D'après lui, les hauteurs font l'objet de timides incursions :
"Plusieurs personnes qui ont resté dans l'île ont tenté par diverses fois de la traverser du nord au sud ou de l'est à l'ouest pour tâcher à reconnaître un étang que l'on avait marqué dans les cartes sur la plus haute montagne de l'île (ce fameux lac "tout entouré de montagne" imaginé par Antoine Thoreau et reporté sur la carte par Flacourt!). Ces découvreurs n'ont pu arriver jusque là : la difficulté des chemins, les montagnes qu'il faut grimper et la vue des précipices qu'il faut franchir ont fait retourner ces gens-là sans avoir pu passer au lieu où ils avaient dessein d'aller, et il y a peu d'apparence que jamais personne y ait été."

Il ajoute lucide :
"L'étang que l'on voit marqué dans les cartes est apparemment un jeu de dessinateur".

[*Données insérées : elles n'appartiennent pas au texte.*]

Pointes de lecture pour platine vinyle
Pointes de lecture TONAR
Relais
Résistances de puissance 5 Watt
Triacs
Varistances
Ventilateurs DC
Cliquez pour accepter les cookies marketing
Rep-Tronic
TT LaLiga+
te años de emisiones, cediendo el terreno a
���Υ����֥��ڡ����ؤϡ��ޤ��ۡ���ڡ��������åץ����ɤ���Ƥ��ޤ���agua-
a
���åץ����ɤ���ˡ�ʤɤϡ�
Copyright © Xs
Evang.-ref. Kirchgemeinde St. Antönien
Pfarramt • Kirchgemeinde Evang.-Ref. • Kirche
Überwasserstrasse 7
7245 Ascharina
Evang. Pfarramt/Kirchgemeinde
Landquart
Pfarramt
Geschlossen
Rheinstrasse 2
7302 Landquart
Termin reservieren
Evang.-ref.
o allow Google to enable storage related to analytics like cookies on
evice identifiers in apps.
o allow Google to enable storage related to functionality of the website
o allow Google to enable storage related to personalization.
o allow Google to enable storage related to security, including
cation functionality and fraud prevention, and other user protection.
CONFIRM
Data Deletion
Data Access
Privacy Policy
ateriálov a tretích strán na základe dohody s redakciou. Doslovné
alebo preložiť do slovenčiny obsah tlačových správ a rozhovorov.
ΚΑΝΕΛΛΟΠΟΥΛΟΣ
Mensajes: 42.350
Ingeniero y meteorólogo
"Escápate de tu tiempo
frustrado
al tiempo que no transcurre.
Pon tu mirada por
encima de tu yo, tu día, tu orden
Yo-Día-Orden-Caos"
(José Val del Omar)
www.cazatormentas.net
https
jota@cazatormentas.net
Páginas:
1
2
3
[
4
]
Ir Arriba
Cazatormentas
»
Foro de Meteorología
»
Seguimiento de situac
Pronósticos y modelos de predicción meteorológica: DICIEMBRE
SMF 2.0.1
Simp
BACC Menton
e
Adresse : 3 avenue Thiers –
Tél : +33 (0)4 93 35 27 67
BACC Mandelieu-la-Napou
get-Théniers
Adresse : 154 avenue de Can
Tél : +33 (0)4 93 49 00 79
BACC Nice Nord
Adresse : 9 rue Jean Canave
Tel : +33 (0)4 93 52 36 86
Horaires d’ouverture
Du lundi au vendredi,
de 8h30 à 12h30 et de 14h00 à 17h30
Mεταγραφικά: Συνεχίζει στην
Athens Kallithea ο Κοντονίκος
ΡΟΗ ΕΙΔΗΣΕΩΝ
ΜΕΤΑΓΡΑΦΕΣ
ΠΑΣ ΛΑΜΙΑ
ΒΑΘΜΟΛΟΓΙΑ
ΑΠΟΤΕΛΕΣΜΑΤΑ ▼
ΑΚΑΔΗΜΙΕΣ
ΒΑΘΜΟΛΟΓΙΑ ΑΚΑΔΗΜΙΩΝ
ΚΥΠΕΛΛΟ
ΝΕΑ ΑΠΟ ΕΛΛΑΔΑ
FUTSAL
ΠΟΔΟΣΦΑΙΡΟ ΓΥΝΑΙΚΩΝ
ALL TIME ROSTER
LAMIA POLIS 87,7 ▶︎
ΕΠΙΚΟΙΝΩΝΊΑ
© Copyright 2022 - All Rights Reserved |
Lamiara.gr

Notons toutefois que, malgré la difficulté des incursions, la montagne n'est pas forcément perçue comme hostile ; François Martin assure que "l'on a reconnu dans ces tentatives que l'on a faites, qu'il y a de beaux pays dans le plus haut de l'île, des campagnes fort étendues, bonnes et remplies d'herbes, des arbres d'une grosseur et d'une hauteur extraordinaires".

Là encore, s'il ne s'agit pas de paysage, mais le pays, même montagneux, apparaît par endroits potentiellement bon.

Après Carpeau du Saussay, plusieurs textes reprennent l'évocation classique du bon pays, abondant en gibier, en eau pure, sain, etc. L'île est presque systématiquement comparée au "paradis terrestre" (Jacques Ruelle, Père Claude Guiart, Abbé Carré, Boureau-Deslandes...) ou mieux au "paradis des délices du genre humain", selon le Père Vachet ! Mais il n'y a toujours aucune vision de paysage dans la débauche des richesses toutes terrestres et notamment alimentaires de l'île. Et le "prospectus" imprimé par Henri Duquesne en 1689 où il vante les avantages de l'île qu'il nomme Eden pour attirer les Huguenots menacés par la révocation de l'Edit de Nantes n'échappe pas à la règle.

La relation de Guillaume Houssaye sur le séjour de quelques jours qu'il fit en 1689 est la première à évoquer la côte Ouest, en terme il est vrai encore très "maritimes". Et là encore il ne s'agit que de pays, dans lequel on juge sa capacité à produire :

"Les Trois-Bassins sont au pied d'une ravine qui est la plus proche de Saint-Gilles vers le sud. Ensuite il y a un petit cap environ une lieue au sud, qui est un peu plus escarpé, où il y a deux fort grandes ravines. Ce cap est nommé le Colimaçon. Les chaloupes n'y peuvent approcher, mais à demi-lieue de là il y a une petite anse au-dedans des cayes appelée le boucan de Laleu (ou Saint-Leu), où les chaloupes se peuvent mettre à l'abri sans risque (...). Il est à remarquer que de là à la grande pointe, distante d'une lieue, il y a un autre petit cap où les cayes ou récifs contiennent tout le long de la côte sans qu'on en puisse approcher pour descendre à terre. (...) De Saint-Gilles à la grande pointe tout ce pays est brûlé et n'est presque que roche où il ne croît rien du tout, que des arbres de benjoin et des lataniers dont les cabris vivent".